As if on cue, on 16 November 2023, U.S. Secretary of Defense Lloyd Austin reiterated Washington’s commitment, suggesting that the U.S. will continue to develop military ties with Taiwan even amid resumed dialogue with China. “With the Taiwan Relations Act, we are committed to doing what’s necessary to help Taiwan acquire the means to defend itself,” Austin told reporters in Jakarta, Indonesia, on the sidelines of the ASEAN Defense Ministers Plus conference.
… and ‘respect the electoral process’
In addition to making the general point of maintaining peace and stability, President Biden also emphasized that the PRC should respect the electoral process in Taiwan. This is particularly significant in view of the fact that Taiwan is presently going into the final weeks of its presidential and legislative elections, due to take place on January 13, 2024.
President Biden reportedly stated: “I made it clear: I didn't expect any interference, any at all,” highlighting the significance of the issue in the broader U.S.-China relationship.
It is important that Biden raised this point, as the PRC is going all out — through its military intimidations and propaganda disinformation campaign — to push the Taiwanese towards the Kuomintang, the party most friendly towards China.
According to recent reports, Beijing has worked hard to infiltrate Taiwan’s civil society — from media to the business community — in an effort to sow divisions and created tensions, which would undermine the ruling Democratic Progressive Party (DPP) party and its presidential candidate, Lai Ching-te.
From the Chinese side: ‘No plans to invade Taiwan’ ...
One of the Chinese statements most-quoted in the international press was that Xi was reported to have said: “I hear all these reports in the United States how we’re planning for military action [against Taiwan] in 2027 or 2035. There are no such plans, no one has talked to me about this.”
The problem of course is that this statement comes from the same Xi who promised then-President Obama in 2015 that there were no plans to militarize the islands in the South China Sea, but then went ahead with militarizing them at a rapid pace anyway.
Interesting is also that this statement by Xi was not reported in the state-run Xinhua News Agency, nor in any other official media outlets in China. They only focused on Xi’s statement that “Taiwan remains the most important and most sensitive issue” in U.S.-China relations, and that “China will realize reunification, and this is unstoppable.”
…and ‘support for peaceful unification’
A second statement that caught the headlines was the exchange in which Xi urged President Biden to “clearly demonstrate that the U.S. doesn’t support Taiwan independence, stop arming Taiwan, and support peaceful unification.”
According to U.S. Finance Secretary Janet Yellen (who attended the meeting), President Biden responded that “our policy remains unchanged from what it’s always been with respect to Taiwan.”
Another official stated that “President Biden responded very clearly that the long-standing position of the United States was ... determination to maintain peace and stability.” Xi then reportedly responded: “Look, peace is ... all well and good, but at some point we need to move towards resolution more generally,” the official said.

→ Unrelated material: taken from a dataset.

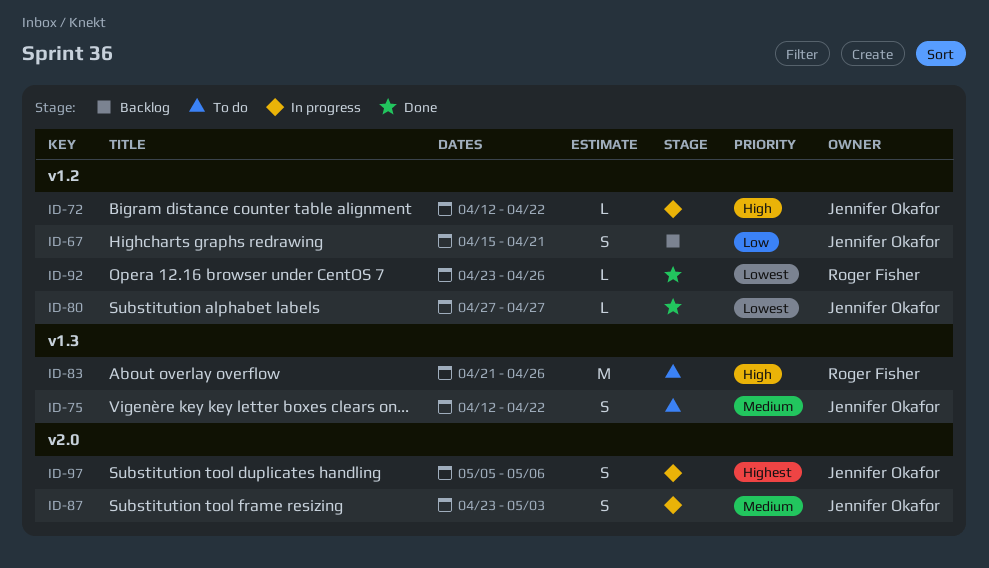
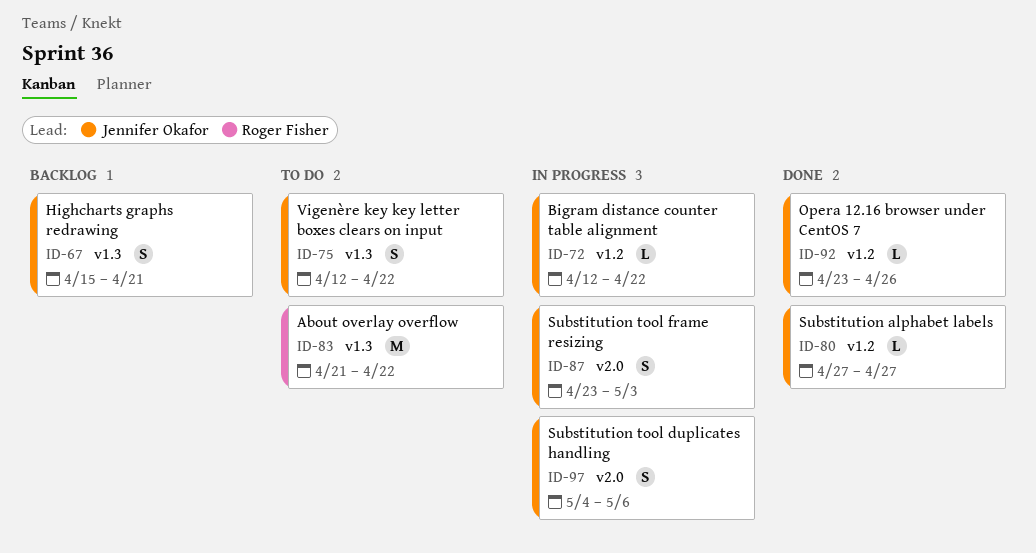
ID-67, label: v1.2 -> v1.3
ID-83, due: Apr 26 -> Apr 22
ID-92, owner: Roger Fisher -> Jennifer Okafor
ID-97, start: May 5 -> May 4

This response does show that Xi is moving the goalposts and isn’t satisfied with the status quo anymore.
It is thus essential that Taiwan and its supporters such as the United States, Japan, South Korea, and like-minded countries in Europe and elsewhere move quickly to stand by Taiwan, be even more supportive of Taiwan’s democracy, help provide adequate deterrence against China’s aggressive policies, and take further steps to welcome Taiwan as a full and equal member in the international community.
(Gerrit van der Wees is a former Dutch diplomat who teaches Taiwan history at George Mason University in Fairfax, Virginia, and US relations with East Asia at the George Washington University Elliott School for International Affairs in Washington.)